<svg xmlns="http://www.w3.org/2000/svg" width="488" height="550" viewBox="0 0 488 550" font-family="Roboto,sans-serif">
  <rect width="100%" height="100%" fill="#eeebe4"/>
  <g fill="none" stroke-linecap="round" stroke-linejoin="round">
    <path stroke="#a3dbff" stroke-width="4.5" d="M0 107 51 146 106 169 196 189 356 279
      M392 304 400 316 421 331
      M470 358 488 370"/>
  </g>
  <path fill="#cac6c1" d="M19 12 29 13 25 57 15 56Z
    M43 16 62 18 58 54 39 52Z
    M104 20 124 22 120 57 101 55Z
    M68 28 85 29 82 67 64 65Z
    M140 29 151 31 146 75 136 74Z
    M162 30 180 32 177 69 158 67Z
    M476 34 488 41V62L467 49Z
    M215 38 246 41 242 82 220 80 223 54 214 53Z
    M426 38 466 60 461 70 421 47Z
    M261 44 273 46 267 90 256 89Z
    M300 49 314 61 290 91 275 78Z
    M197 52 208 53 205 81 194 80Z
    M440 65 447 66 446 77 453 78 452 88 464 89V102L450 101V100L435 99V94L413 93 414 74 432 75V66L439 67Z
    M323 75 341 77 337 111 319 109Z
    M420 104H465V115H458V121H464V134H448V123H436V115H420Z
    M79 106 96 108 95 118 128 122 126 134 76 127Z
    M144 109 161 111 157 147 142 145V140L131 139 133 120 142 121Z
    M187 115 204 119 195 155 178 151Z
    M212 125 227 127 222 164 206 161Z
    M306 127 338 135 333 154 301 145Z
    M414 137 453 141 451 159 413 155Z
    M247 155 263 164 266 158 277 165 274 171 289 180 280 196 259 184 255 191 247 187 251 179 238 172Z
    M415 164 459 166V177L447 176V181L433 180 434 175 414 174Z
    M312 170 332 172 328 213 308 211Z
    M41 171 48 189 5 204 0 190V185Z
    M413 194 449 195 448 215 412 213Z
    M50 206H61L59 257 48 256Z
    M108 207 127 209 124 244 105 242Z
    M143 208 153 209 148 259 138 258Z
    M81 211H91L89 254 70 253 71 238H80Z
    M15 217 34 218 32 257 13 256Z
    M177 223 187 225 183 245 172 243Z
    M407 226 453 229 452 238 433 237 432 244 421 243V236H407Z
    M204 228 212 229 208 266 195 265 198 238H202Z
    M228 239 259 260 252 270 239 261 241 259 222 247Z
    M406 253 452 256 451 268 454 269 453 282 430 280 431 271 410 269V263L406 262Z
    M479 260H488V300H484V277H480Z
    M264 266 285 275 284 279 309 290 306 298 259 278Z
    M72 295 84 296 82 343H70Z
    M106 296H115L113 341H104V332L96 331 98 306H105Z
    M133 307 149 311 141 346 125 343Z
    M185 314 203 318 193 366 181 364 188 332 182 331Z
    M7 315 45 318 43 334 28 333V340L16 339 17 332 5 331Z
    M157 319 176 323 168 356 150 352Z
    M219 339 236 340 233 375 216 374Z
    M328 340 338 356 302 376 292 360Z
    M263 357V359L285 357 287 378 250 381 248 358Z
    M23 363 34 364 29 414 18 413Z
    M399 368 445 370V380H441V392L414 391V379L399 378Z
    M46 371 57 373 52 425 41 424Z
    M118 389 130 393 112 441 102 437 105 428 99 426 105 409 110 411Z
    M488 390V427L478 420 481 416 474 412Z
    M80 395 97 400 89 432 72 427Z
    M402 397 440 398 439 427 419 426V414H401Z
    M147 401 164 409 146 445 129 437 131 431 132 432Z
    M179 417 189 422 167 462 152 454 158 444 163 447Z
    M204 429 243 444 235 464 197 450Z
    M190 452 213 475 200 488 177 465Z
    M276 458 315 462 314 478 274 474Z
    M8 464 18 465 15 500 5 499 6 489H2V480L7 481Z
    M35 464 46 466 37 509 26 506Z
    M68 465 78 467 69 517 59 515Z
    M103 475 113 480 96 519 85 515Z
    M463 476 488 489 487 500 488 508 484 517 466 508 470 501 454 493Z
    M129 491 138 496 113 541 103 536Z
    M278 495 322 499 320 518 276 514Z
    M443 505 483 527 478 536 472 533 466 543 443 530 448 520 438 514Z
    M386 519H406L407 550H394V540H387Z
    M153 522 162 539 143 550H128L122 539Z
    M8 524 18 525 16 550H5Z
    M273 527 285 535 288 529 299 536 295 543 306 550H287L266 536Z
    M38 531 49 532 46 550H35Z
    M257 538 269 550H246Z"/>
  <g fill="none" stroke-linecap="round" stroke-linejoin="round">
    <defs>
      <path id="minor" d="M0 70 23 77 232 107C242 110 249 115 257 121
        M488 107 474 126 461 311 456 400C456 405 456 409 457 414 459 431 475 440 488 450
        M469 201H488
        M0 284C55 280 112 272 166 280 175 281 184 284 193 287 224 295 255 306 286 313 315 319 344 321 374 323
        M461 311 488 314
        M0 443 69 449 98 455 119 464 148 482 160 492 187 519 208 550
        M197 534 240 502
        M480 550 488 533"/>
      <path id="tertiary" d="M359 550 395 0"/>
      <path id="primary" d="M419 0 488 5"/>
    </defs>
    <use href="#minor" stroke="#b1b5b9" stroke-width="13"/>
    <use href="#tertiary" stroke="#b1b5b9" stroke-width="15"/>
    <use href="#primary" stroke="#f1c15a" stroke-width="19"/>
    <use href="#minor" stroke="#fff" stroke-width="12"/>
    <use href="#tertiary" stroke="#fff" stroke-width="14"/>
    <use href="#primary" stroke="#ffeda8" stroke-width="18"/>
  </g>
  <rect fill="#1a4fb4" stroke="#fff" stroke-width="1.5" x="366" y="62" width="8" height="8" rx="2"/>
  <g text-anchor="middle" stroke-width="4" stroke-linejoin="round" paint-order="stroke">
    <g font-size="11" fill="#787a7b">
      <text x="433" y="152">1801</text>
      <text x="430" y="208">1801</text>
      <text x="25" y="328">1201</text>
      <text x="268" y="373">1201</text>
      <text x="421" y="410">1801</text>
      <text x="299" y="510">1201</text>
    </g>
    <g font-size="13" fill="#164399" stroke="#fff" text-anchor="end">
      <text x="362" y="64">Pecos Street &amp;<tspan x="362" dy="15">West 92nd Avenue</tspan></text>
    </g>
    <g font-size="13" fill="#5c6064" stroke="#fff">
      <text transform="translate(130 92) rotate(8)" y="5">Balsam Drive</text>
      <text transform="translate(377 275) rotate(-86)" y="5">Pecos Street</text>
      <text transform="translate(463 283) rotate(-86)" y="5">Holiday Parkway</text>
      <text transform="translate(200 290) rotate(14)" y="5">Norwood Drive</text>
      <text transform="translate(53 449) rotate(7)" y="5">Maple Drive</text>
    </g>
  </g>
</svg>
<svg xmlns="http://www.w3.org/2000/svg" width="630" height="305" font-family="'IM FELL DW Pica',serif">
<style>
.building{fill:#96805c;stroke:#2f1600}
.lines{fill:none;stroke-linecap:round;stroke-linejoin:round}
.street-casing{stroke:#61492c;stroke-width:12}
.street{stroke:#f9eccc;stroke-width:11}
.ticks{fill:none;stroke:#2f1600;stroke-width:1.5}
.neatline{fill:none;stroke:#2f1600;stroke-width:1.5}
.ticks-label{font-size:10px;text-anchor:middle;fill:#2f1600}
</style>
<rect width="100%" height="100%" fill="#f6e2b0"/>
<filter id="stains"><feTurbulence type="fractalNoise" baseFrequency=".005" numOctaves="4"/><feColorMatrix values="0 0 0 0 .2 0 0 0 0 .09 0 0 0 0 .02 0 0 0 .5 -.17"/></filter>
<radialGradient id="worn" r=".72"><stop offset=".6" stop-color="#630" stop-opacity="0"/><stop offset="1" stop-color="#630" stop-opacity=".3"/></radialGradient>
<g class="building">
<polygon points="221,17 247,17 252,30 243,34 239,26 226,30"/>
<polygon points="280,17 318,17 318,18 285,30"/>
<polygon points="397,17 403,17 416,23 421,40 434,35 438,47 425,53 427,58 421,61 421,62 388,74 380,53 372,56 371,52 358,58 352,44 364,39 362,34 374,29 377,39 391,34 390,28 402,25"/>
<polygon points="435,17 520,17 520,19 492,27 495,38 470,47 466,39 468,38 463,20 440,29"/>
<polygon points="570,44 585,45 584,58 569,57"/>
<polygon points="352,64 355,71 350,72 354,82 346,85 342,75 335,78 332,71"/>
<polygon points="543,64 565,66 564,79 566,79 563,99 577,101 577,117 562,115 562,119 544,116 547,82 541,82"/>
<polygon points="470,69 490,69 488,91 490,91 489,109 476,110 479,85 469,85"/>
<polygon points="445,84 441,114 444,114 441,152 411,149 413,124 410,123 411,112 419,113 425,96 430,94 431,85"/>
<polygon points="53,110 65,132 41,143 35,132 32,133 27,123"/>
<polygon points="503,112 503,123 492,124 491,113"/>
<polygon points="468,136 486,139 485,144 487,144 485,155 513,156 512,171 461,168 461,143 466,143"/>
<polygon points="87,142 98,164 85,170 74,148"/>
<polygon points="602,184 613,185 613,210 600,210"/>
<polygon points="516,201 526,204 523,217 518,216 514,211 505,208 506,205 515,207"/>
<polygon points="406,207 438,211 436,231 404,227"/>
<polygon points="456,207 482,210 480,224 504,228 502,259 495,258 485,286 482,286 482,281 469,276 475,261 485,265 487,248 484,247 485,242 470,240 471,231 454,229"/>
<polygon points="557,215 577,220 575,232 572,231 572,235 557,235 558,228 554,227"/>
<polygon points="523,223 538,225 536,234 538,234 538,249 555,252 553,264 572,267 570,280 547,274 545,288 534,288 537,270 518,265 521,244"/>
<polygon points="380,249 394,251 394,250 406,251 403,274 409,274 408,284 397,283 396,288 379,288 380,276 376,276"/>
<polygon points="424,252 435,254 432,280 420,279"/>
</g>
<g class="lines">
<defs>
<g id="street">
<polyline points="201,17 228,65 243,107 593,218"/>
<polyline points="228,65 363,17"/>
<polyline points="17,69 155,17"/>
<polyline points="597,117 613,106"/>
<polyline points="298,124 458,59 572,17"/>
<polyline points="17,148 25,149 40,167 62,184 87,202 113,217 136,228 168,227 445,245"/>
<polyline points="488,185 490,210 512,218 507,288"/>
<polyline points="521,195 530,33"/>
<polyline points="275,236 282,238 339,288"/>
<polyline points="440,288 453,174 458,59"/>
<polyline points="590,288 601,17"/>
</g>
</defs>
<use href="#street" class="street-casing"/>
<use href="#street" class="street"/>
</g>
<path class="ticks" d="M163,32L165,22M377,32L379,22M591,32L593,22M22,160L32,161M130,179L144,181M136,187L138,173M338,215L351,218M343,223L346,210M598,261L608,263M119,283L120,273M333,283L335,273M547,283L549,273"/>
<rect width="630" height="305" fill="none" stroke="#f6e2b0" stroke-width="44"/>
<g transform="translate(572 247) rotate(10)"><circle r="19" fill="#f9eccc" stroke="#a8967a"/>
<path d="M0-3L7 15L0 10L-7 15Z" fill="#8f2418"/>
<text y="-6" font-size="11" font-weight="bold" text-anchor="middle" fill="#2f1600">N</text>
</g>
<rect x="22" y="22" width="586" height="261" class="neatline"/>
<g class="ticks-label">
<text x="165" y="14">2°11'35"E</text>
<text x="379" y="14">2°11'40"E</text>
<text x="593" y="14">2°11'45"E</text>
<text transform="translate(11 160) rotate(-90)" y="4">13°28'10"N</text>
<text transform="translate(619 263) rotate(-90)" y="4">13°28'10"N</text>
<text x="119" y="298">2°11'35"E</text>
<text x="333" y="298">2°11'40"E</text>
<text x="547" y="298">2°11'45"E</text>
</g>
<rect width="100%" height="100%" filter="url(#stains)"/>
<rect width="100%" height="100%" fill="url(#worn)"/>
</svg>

...

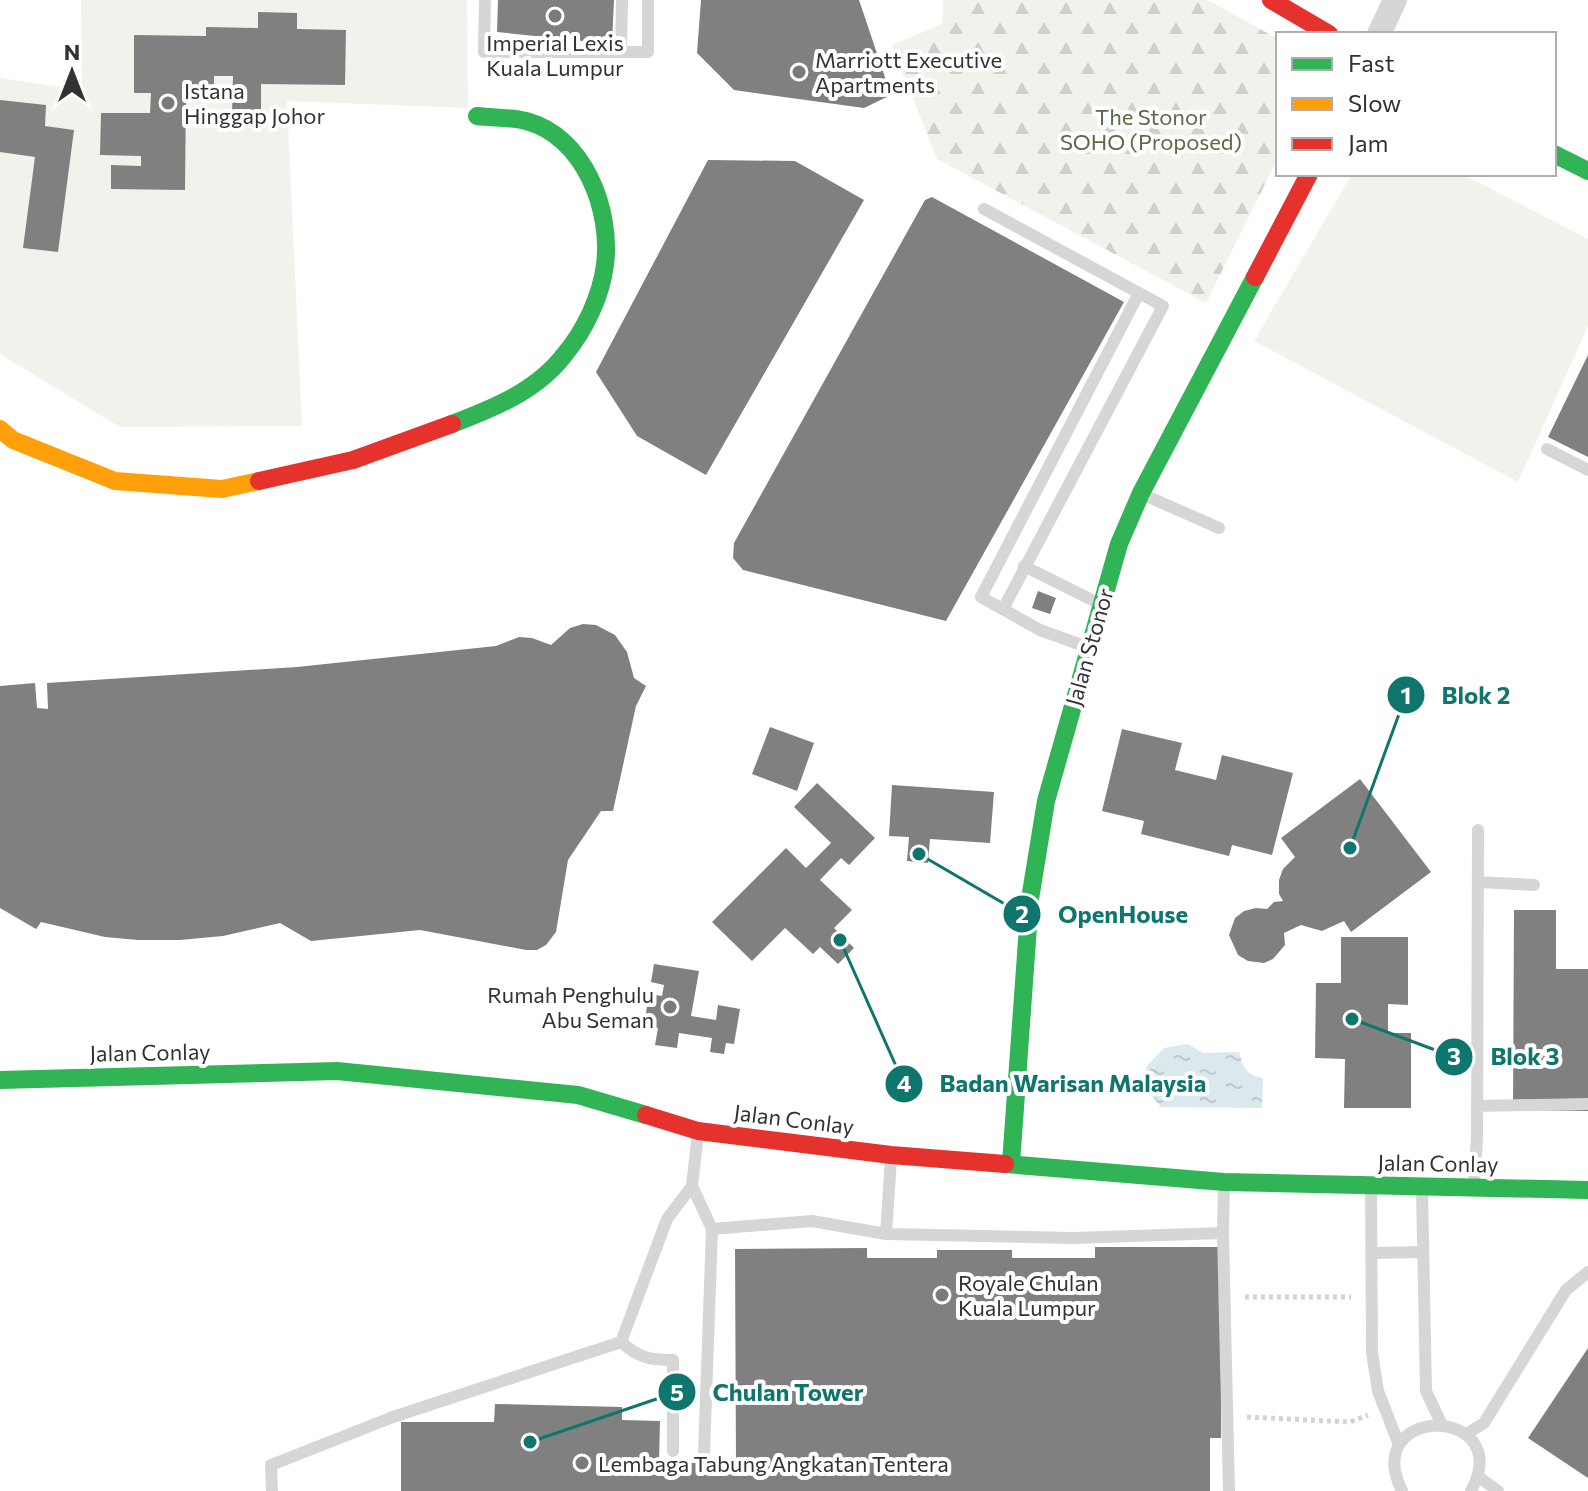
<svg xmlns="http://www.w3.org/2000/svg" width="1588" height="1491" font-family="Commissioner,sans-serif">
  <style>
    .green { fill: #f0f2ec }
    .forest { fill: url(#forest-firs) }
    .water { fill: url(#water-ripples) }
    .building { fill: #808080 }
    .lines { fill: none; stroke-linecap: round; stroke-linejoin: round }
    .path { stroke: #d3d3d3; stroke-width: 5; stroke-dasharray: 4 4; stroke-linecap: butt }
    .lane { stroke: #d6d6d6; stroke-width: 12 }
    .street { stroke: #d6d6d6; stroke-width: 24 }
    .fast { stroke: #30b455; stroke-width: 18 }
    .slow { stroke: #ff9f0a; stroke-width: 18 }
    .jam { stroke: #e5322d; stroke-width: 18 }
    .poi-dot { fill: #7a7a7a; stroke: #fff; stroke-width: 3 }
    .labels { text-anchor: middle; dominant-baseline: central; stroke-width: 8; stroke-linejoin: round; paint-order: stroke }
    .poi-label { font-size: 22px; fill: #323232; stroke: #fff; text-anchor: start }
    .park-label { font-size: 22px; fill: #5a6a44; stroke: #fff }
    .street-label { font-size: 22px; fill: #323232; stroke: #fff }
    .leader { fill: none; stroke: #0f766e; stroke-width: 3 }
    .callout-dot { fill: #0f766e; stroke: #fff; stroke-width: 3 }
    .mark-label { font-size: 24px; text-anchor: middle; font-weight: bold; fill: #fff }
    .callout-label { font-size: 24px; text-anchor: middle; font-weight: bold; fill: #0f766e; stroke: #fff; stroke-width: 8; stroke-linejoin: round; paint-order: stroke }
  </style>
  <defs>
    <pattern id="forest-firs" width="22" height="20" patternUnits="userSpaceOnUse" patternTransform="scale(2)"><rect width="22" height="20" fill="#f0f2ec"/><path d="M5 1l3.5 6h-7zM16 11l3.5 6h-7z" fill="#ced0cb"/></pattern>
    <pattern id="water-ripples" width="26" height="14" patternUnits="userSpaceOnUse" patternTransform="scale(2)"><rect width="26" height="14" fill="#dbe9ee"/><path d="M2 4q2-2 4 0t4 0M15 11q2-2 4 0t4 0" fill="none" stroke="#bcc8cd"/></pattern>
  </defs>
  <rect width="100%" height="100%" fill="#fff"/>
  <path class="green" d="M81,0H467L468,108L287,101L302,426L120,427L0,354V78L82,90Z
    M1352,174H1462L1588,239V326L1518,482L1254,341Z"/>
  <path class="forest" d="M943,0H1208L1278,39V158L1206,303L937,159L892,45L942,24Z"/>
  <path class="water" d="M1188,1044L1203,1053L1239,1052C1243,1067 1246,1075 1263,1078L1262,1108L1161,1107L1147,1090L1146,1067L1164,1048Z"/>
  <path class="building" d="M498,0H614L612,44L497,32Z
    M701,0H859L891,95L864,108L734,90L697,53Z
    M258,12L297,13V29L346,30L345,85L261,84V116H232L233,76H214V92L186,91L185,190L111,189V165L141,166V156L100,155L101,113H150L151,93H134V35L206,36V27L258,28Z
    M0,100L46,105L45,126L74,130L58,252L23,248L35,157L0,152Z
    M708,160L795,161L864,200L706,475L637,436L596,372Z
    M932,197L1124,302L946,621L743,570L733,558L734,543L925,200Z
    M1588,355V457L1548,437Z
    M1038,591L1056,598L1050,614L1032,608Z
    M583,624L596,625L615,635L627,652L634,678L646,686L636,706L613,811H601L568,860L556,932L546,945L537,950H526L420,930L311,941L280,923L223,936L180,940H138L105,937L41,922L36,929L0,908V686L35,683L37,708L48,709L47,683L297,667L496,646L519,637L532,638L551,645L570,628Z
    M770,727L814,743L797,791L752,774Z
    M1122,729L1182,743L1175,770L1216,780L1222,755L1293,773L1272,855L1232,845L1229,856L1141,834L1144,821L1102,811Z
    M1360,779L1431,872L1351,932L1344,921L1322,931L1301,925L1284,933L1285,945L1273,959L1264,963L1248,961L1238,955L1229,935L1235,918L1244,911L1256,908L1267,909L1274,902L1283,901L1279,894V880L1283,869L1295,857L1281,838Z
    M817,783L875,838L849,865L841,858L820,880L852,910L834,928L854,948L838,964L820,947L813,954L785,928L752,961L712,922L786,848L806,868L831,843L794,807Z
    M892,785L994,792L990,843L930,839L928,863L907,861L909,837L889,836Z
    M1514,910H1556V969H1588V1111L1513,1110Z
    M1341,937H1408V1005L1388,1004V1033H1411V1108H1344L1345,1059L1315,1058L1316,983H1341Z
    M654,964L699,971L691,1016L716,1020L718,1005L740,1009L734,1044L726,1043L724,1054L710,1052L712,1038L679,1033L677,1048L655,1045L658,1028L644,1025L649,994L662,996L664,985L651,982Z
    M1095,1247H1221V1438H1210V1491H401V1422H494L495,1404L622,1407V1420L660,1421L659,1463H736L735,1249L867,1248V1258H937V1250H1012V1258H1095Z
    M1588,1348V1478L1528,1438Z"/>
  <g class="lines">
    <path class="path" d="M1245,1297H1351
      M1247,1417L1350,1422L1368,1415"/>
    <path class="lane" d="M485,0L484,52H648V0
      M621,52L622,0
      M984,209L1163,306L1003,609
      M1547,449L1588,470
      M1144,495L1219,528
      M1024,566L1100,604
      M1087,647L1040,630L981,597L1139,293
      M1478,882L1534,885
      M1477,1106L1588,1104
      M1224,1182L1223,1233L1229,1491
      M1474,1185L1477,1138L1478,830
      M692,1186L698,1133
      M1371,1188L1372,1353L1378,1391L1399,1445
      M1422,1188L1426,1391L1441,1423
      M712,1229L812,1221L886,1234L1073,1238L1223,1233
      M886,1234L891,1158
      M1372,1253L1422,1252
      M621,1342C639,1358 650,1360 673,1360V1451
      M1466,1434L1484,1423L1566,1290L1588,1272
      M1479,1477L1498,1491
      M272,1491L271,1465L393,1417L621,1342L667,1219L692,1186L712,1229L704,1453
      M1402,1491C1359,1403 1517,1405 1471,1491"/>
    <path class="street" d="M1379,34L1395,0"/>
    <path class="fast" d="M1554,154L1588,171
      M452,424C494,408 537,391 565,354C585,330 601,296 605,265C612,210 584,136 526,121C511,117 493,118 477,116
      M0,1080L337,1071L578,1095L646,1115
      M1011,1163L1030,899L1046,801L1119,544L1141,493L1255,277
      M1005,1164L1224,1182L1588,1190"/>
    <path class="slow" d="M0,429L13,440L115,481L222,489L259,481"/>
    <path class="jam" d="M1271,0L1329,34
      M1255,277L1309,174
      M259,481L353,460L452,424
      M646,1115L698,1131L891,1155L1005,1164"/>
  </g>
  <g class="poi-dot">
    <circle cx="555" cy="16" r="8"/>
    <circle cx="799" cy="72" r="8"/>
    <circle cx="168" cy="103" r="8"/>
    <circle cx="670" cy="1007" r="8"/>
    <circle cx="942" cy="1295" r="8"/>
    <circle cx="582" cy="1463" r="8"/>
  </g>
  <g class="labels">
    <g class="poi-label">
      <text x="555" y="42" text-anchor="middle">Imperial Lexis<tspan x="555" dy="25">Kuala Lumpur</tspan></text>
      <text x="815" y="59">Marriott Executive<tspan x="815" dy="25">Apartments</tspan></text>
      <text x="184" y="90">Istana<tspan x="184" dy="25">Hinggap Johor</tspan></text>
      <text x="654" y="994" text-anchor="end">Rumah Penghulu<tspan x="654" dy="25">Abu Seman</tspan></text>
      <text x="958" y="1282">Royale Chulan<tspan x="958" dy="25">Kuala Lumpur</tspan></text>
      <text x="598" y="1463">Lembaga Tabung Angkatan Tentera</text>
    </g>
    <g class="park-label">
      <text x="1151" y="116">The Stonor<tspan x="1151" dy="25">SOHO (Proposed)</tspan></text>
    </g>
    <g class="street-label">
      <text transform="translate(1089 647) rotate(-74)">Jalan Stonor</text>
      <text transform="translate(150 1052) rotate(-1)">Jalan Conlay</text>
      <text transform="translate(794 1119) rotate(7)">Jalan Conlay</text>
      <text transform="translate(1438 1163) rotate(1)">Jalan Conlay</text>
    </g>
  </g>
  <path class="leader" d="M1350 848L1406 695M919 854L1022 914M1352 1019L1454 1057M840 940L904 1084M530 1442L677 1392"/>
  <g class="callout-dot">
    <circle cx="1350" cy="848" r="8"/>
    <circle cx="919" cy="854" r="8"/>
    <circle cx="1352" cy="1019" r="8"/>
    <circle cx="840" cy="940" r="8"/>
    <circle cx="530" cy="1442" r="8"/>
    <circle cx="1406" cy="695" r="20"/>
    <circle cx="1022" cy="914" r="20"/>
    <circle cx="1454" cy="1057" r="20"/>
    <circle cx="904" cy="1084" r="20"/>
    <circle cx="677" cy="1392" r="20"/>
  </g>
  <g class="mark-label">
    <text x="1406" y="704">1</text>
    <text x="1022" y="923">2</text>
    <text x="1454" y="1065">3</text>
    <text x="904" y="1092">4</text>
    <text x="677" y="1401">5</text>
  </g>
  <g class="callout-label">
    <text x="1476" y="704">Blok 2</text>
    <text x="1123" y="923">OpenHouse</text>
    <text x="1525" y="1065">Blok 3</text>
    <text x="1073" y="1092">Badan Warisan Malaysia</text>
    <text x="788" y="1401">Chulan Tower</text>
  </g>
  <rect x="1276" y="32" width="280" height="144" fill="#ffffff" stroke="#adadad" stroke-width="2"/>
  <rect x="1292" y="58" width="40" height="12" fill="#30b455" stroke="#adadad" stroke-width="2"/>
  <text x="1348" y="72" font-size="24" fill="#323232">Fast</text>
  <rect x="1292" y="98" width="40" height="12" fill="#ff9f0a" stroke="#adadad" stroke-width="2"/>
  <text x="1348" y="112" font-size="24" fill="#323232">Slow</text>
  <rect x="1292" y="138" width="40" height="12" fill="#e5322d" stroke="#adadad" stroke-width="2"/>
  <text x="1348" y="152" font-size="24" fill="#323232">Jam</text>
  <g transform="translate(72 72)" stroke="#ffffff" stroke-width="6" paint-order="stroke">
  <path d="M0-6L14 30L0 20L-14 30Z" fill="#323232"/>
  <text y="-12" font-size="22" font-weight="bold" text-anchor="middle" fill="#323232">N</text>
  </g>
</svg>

# What needs to be done
The expected answer holds each line from the listing above where the string "labels" is present.

# Reply to the task
    .labels { text-anchor: middle; dominant-baseline: central; stroke-width: 8; stroke-linejoin: round; paint-order: stroke }
  <g class="labels">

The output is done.